Copy out the rows below exactly, starting with the line containing "obs_t5, obs_t4, obs_t3, obs_t2, obs_t1, dose, reset" and going on through the line containing "What is the label of the 1st", with both of those lines included.

##### Material for this exercise

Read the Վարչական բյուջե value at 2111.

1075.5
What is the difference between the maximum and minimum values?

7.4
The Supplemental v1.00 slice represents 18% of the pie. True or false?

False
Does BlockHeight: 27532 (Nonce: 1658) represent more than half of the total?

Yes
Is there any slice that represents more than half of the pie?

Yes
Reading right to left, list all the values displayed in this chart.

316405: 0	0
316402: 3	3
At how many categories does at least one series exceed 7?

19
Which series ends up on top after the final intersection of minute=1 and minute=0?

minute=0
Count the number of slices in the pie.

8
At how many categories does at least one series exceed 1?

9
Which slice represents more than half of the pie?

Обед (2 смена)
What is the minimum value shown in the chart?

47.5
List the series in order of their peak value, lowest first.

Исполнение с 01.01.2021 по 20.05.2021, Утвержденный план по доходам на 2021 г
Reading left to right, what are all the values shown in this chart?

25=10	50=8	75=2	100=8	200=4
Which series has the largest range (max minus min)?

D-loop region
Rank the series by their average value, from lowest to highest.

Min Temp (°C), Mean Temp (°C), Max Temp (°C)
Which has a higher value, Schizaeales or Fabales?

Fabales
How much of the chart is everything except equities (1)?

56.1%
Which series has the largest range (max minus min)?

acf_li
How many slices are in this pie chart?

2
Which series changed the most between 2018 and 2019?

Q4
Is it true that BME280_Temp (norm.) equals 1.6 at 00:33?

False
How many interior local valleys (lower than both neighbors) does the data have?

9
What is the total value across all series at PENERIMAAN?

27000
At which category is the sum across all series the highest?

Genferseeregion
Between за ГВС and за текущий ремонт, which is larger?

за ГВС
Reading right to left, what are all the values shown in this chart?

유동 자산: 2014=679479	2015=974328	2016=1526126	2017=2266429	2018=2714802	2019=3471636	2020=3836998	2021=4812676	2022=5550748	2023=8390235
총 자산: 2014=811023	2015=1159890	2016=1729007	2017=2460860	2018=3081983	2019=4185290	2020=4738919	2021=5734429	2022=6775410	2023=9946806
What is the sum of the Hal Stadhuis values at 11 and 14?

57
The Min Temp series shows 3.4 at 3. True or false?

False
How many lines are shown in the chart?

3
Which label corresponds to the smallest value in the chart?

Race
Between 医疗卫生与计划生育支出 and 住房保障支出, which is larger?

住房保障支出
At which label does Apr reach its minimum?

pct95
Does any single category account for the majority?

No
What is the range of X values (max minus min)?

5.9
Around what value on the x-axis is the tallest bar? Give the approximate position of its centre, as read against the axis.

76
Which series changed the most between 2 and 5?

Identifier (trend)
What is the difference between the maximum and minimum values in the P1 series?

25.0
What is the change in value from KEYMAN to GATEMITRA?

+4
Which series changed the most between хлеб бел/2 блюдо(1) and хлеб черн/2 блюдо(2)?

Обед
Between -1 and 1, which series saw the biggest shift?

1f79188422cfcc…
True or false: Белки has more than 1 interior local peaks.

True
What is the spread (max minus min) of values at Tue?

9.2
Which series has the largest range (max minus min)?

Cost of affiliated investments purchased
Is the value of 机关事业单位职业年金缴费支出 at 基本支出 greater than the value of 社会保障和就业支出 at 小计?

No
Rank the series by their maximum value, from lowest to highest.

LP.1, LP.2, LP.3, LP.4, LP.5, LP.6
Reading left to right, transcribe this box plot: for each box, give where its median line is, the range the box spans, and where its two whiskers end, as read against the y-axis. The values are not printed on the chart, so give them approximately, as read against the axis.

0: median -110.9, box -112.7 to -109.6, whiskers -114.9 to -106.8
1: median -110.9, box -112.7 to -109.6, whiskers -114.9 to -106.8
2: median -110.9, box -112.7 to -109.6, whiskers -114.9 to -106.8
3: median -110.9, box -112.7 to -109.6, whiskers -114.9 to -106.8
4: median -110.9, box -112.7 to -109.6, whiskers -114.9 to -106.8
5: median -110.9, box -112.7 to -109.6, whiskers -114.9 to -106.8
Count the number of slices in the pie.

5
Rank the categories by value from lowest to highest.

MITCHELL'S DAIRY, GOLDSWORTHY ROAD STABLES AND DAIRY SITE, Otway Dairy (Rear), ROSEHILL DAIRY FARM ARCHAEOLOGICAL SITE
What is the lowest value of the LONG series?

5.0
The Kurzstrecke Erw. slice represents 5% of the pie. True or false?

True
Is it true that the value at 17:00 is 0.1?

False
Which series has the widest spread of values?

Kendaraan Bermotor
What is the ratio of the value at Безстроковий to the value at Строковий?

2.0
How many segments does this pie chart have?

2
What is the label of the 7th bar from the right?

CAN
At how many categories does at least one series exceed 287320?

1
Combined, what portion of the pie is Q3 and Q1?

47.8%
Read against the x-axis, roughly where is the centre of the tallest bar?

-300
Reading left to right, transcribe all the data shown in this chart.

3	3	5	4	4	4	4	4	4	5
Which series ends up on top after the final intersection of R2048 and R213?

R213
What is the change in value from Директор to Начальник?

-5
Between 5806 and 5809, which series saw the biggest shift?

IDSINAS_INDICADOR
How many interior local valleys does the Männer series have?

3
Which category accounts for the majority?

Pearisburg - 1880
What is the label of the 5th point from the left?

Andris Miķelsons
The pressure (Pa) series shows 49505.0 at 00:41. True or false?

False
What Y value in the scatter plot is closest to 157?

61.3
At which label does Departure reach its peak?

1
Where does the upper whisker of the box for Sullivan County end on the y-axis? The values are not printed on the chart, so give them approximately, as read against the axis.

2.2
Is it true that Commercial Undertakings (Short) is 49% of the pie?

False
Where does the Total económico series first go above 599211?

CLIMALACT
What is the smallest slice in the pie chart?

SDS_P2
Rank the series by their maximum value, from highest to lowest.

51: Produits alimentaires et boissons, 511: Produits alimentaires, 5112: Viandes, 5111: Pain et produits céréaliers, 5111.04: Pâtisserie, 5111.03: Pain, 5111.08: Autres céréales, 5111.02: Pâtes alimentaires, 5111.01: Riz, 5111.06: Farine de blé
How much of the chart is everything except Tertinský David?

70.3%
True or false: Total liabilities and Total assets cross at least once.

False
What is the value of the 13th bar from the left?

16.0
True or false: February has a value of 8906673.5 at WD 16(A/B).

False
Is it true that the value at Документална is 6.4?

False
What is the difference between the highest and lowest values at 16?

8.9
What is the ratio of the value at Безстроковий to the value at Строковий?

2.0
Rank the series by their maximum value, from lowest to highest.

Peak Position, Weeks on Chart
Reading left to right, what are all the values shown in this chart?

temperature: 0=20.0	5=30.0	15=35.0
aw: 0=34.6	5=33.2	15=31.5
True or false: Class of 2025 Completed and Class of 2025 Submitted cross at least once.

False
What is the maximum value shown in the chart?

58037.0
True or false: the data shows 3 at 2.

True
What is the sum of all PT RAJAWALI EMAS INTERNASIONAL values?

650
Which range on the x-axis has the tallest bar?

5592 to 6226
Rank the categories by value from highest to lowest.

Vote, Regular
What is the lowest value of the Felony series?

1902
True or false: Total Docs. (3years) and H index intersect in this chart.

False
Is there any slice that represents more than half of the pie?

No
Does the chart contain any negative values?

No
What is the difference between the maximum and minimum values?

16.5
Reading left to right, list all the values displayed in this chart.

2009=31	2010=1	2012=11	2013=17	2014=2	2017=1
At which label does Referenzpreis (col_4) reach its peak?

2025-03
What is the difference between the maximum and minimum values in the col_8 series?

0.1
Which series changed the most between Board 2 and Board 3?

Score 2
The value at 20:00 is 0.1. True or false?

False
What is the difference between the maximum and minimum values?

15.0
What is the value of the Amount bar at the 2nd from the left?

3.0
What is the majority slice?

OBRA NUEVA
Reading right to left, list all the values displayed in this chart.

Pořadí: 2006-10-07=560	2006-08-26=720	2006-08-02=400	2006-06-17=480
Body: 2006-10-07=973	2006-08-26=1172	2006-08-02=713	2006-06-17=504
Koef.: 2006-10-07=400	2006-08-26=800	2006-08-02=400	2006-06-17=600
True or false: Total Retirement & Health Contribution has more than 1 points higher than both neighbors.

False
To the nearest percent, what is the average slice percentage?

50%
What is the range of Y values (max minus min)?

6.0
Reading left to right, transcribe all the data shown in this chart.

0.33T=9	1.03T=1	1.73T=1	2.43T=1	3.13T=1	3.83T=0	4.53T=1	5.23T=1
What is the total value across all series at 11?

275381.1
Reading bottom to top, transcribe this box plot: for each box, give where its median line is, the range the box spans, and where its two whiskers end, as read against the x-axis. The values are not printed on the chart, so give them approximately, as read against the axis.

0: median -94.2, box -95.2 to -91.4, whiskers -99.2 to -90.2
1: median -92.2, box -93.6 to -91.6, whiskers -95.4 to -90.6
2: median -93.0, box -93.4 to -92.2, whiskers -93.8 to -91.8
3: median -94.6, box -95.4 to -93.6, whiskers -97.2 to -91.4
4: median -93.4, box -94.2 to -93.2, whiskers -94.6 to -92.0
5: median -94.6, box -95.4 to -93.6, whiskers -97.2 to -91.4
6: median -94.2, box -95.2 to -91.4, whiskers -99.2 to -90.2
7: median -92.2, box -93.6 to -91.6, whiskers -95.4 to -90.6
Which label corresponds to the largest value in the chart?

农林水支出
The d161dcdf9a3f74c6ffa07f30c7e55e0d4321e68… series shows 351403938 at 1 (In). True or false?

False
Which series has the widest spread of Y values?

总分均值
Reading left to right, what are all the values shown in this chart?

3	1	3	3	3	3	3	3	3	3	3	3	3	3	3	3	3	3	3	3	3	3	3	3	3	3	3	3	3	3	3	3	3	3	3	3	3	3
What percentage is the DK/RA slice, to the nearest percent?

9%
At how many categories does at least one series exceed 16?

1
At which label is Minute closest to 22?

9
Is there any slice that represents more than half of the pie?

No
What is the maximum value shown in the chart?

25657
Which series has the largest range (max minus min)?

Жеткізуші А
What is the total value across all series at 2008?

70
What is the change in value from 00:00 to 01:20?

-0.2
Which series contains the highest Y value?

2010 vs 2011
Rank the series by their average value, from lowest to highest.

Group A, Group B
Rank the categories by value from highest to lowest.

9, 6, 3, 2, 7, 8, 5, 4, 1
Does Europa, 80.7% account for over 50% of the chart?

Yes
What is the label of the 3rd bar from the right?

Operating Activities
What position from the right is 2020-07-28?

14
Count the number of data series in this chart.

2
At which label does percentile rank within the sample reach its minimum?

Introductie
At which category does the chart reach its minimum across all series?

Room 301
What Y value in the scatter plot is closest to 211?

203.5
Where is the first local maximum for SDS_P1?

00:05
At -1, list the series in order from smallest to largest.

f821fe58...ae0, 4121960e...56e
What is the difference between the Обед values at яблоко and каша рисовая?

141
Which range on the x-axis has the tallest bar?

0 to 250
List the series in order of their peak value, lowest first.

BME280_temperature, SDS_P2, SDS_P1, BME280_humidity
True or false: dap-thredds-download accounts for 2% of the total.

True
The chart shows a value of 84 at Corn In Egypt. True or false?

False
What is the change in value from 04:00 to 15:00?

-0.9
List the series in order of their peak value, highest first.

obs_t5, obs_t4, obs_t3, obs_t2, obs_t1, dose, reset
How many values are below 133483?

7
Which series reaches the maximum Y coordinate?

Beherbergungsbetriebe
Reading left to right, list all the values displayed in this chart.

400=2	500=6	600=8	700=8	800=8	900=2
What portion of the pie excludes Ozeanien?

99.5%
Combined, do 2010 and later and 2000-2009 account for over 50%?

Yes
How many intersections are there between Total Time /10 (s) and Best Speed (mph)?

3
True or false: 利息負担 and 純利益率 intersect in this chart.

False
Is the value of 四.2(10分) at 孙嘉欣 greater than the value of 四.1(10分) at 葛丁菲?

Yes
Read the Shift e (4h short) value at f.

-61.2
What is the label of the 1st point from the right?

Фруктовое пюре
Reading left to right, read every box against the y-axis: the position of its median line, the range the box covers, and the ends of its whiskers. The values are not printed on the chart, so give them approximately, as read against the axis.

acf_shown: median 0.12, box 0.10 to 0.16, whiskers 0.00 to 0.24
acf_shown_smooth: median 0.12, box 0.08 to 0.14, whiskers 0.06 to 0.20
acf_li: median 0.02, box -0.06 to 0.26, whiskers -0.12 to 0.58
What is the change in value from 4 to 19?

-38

##########

* [Answer to this task]
obs_t5, obs_t4, obs_t3, obs_t2, obs_t1, dose, reset
How many values are below 133483?

7
Which series reaches the maximum Y coordinate?

Beherbergungsbetriebe
Reading left to right, list all the values displayed in this chart.

400=2	500=6	600=8	700=8	800=8	900=2
What portion of the pie excludes Ozeanien?

99.5%
Combined, do 2010 and later and 2000-2009 account for over 50%?

Yes
How many intersections are there between Total Time /10 (s) and Best Speed (mph)?

3
True or false: 利息負担 and 純利益率 intersect in this chart.

False
Is the value of 四.2(10分) at 孙嘉欣 greater than the value of 四.1(10分) at 葛丁菲?

Yes
Read the Shift e (4h short) value at f.

-61.2
What is the label of the 1st point from the right?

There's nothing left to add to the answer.